The Central government has been encouraging people to download Aarogya Setu application on their smartphones saying the app tracks the spread of Coronavirus and alerts others.
However, it has also led to two major questions. First, can a government agency keep a watch on a person’s private details such as mobile data, movements etc.? Second, can a hacker enter into an individual’s mobile through this appl and gather all the personal details?
Despite allegations about app's weak security features, making it vulnerable to hacking, the National Informatics Centre (NIC), which developed the application, has assured the users of complete safety.
Software experts, however, disagree, saying if the security features of WhatsApp can be compromised, Aarogya Setu is no exception.
So what should we do address these concerns?
A section of software developers says Aarogya Setu is not open-source software. They say if the government forces someone to download the application, it should better make it an open-source so that it has the scrutiny of the developers everywhere in the country and the world.
Anand Sahay, CEO, Xebia, a technology multinational, says, “When I downloaded it, the first thing that came to my mind was to find if the app is open-source and where my data will reside."

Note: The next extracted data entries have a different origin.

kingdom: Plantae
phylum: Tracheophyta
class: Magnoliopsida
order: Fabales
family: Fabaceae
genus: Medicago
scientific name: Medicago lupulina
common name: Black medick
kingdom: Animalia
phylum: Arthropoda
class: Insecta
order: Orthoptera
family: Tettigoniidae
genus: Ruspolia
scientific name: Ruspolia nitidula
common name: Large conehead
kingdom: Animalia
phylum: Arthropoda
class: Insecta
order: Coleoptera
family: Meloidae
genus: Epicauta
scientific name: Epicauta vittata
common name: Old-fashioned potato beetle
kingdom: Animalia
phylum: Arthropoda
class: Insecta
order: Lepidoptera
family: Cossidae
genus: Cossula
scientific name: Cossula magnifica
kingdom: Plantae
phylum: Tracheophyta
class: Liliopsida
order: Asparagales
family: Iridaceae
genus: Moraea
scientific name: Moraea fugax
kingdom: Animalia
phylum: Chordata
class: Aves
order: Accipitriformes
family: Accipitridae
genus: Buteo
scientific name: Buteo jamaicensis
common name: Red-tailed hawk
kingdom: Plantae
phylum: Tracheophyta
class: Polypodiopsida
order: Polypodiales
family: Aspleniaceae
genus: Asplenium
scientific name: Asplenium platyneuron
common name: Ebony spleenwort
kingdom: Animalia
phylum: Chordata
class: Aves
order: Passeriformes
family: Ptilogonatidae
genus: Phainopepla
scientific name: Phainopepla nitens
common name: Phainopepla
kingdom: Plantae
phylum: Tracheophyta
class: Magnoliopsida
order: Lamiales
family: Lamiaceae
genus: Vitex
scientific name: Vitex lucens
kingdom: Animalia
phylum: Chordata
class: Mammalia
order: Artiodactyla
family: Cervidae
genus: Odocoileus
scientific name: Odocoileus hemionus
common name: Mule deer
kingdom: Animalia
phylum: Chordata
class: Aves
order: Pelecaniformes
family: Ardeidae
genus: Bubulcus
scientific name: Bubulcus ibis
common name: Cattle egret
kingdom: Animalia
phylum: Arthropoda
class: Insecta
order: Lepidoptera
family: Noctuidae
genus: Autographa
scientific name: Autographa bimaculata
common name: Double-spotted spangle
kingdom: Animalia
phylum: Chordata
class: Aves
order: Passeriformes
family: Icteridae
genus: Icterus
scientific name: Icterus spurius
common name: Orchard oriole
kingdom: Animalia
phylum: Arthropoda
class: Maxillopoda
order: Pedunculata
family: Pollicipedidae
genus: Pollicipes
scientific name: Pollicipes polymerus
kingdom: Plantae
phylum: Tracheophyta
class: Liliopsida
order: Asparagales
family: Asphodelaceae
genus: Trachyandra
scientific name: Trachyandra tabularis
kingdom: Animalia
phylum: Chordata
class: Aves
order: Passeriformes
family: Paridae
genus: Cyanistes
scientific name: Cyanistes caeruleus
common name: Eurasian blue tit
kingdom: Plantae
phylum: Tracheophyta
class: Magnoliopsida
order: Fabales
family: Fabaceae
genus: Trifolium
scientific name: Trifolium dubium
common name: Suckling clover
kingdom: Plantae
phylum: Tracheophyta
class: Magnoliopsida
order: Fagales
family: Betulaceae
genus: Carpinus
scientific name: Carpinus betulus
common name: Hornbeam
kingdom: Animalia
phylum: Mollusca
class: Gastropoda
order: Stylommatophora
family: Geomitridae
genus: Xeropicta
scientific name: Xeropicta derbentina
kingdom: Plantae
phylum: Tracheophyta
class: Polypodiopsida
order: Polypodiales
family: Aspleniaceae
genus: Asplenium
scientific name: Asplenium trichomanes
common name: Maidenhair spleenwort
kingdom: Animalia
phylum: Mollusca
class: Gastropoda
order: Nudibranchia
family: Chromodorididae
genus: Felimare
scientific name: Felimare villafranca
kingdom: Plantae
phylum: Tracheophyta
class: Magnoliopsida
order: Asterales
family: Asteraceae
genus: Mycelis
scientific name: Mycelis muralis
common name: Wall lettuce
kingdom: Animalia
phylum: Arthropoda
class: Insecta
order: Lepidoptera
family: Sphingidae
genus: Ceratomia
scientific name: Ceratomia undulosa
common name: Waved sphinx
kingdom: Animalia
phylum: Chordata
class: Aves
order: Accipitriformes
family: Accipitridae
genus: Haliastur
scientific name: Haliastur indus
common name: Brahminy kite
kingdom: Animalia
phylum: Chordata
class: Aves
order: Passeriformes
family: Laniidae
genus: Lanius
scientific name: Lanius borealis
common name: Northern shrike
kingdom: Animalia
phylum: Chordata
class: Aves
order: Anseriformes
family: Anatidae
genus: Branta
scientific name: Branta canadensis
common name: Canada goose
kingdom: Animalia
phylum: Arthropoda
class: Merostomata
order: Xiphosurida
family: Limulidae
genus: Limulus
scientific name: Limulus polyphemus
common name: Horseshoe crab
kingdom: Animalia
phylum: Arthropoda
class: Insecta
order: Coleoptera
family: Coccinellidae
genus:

Open-source software means larger software community can check the source code used to develop the application and find out what all the app can do and also potentially help point out flaws.
“It will bring trust among people. Looking at it, I can find what all government wants to do through this application. If the purpose is to track the spread of COVID-19 infection, there is nothing wrong in letting everyone know about the source data,” Sahay suggests.
Bikas Jha, from Real Networks, agrees and says, “It will assure me that there is no such code that can track my privacy.”
Experts also argue that if the source data is in the public domain, any software developer can find out the lacuna that can produce a security breach and alert the government agency.
“It will also tell people how secure this app is. Let the world of developers comment on it. People can see the code and assure that there is no hidden agenda in it. Ethical hackers, techies will see it and raise the alarm for a security breach if there is any,” another software developer, who didn't want to be named, said.
Experts say that looking from a technical stand point as well as contact-tracing App perspective, getting user’s profile data and location are bare minimum to achieve contact-tracing. "As we know contact-tracing of COVID-19 is critical in order to spread awareness about coronavirus as well as its spread, it is good idea to make it open source," said Kamalika Roy, a senior tech consultant at KidzByte Technology.